Reflections from the HFS F&A Leadership Roundtable, Stockholm
In October 2019, HFS held a Capgemini-supported executive roundtable in Stockholm’s Grand Hotel. It brought finance and accounting leaders across multiple industries in the Nordic region, HFS analysts, and Capgemini together to discuss their progress and challenges on the journey to the finance OneOffice.
Enterprises can no longer confine finance to the back office. It needs to be a part of the HFS OneOffice framework, unifying the front and back offices and helping enterprises create a compelling customer, partner, and employee experience (Exhibit 1).
Finance is a natural aggregation point for critical data in the enterprise
Many processes haven’t changed in decades, and the reality is that transformation is not easy; it requires a big change in attitude, culture, and direction. Finance is at the heart of this change, but many of its executives need a focused, strategic plan for stepping up and taking the lead. When data crosses multiple functions in organizations, it becomes a shared asset. Because the finance function sits at the center of the enterprise, it could be the data arbiter moving forward, catalyzing decision making. With global responsibilities, finance can provide an objective assessment of what’s going well and what’s not. The technology to harness this data is available. Does the finance function want this responsibility? If not finance, who else should take on this role?
With the exponential growth of data and the strengthening alliance between humans and machines, the CFO’s ability to orchestrate presents a great opportunity.
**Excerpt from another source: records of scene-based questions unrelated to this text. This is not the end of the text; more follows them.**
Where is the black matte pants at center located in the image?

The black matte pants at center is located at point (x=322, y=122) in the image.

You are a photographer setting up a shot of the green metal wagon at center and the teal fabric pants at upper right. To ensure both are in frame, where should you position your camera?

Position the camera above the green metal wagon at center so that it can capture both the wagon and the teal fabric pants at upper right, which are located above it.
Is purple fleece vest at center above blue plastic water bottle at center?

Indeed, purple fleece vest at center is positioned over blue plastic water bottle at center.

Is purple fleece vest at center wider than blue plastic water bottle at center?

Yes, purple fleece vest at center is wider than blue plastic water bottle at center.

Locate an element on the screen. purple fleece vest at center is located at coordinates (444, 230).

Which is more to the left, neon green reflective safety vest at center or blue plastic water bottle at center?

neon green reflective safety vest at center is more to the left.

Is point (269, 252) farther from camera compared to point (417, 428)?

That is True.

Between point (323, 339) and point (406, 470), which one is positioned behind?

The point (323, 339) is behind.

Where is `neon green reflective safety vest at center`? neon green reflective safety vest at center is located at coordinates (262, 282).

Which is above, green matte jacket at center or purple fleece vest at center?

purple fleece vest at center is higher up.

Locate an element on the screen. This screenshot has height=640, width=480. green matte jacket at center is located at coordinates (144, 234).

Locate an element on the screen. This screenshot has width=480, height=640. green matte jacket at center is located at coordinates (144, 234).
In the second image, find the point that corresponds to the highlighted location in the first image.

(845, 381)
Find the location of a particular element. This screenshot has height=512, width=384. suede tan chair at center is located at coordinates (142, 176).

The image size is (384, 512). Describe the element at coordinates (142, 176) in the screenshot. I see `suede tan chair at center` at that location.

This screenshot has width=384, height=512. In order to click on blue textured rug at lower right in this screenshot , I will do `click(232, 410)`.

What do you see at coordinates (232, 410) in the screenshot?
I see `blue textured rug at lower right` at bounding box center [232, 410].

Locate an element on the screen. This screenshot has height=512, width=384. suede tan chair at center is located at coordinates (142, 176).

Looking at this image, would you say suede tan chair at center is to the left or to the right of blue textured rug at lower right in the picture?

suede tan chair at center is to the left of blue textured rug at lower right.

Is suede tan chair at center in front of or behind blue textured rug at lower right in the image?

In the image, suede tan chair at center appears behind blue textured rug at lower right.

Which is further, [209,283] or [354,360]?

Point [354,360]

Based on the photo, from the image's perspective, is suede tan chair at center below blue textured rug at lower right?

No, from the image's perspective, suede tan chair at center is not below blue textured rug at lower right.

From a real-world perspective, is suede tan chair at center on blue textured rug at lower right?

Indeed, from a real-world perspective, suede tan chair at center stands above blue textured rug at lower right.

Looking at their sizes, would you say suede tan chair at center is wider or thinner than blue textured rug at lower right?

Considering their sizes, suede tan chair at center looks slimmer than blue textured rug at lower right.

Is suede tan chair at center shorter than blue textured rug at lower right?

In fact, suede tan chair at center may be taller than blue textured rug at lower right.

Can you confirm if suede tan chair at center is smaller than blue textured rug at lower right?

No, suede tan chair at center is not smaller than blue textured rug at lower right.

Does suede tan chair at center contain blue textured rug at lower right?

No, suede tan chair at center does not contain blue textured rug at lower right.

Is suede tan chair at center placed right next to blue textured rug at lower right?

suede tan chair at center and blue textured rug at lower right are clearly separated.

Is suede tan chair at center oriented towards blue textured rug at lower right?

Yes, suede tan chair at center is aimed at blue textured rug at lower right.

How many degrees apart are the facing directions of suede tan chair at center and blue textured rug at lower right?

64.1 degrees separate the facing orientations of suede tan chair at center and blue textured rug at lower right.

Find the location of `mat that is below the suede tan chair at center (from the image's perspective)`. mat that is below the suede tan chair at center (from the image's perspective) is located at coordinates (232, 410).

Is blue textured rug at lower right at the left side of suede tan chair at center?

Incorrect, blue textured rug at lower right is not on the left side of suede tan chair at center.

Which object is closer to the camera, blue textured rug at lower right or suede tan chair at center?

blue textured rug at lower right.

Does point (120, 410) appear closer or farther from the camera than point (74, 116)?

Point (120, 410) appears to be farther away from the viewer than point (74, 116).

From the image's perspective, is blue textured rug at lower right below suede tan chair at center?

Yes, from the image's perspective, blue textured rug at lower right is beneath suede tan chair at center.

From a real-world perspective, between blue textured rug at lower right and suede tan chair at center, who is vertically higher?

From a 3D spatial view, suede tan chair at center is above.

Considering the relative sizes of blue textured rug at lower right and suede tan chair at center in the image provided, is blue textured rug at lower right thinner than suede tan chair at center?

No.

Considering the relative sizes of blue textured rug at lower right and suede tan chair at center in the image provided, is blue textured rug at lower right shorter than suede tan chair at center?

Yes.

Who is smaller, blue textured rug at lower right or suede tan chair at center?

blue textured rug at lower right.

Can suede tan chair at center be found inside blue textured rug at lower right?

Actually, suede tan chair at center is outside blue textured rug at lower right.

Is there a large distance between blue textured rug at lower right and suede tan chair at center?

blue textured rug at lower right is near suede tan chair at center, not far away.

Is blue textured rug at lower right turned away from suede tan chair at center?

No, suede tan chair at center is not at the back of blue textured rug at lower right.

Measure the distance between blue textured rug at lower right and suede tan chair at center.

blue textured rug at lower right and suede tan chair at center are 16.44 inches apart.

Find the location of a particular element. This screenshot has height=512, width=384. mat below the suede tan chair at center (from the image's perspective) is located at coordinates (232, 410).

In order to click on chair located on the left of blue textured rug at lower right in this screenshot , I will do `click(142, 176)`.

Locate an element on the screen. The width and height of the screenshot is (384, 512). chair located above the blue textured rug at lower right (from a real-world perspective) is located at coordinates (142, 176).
The role of the CFO should be less about rules-based administration and more about leveraging smart analytics and AI to improve data–driven decision making and end-to-end operational excellence.
Exhibit 1: The HFS OneOffice Framework seeks to eliminate silos for better data flows across functional areas
HFS’ published research on the 10 critical success factors to drive the Finance OneOffice underpinned the discussions at the roundtable. HFS views the desired end state as an F&A function where accounting transactions run like water and finance professionals focus on driving strategic objectives.
In preparation for the roundtable, HFS asked attendees: On a scale from 1 to 10, how would you rate your finance organization in terms of achieving the “finance OneOffice”? The responses averaged 4.5, and 65% rated below 4. Clearly, we have a long way to go! Exhibit 2 summarizes participants’ ranking of the 10 factors.
Exhibit 2: Participants’ rankings of HFS’ 10 critical success factors of the finance OneOffice show that hyper-automation and integrated technology architectures are top of mind
Source: Inputs from HFS F&A Roundtable participants, October 2019
Survive and thrive in a world that is volatile, uncertain, complex, and ambiguous (VUCA)
Several conclusions emerged throughout the day:
Exhibit 3. Organizational silos and complexity are keeping F&A from reaching the Finance OneOffice goals
Source: Inputs from HFS F&A Roundtable participants, October 2019
The Bottom Line: Enormous changes are required in the back office to transform into the finance OneOffice. If silos persist, then there is more work to be done to improve data flows and enterprise performance.
Organizations are striving toward becoming truly data–driven, letting data take the lead and tell its own story, highlighting previously unknown problems and opportunities. This will undoubtedly happen as enterprises feed data into machine learning algorithms and the resulting patterns lead to insights that can be trusted and acted on.
A useful navigation tool on this journey to data–driven organizations is Capgemini’s “Five Senses of Intelligent Automation”: watch (monitor), listen/talk (interactions), act (service), think (analyze), remember (knowledge). The five senses combine to form automation solutions and deliver artificial intelligence, driving the journey to data-driven organizations. Some of the outcomes achieved with clients using this approach include: request handling timeframe reduction from 3-4 days per request to 2-3 hours, disputes resolution time reduced by 4.6 days, and quality improvement from 87.7% to 99.5%.
The finance function must become the arbiter of real–time data to support key decisions around the competitive strategy of the firm, where divisions between departments cease to exist and finance staff are measured on the same metrics—usually improved customer experience, improved profitability, and quality of data. Finance plays a pivotal role in managing enterprise performance data, but is it ready to take on the added responsibility?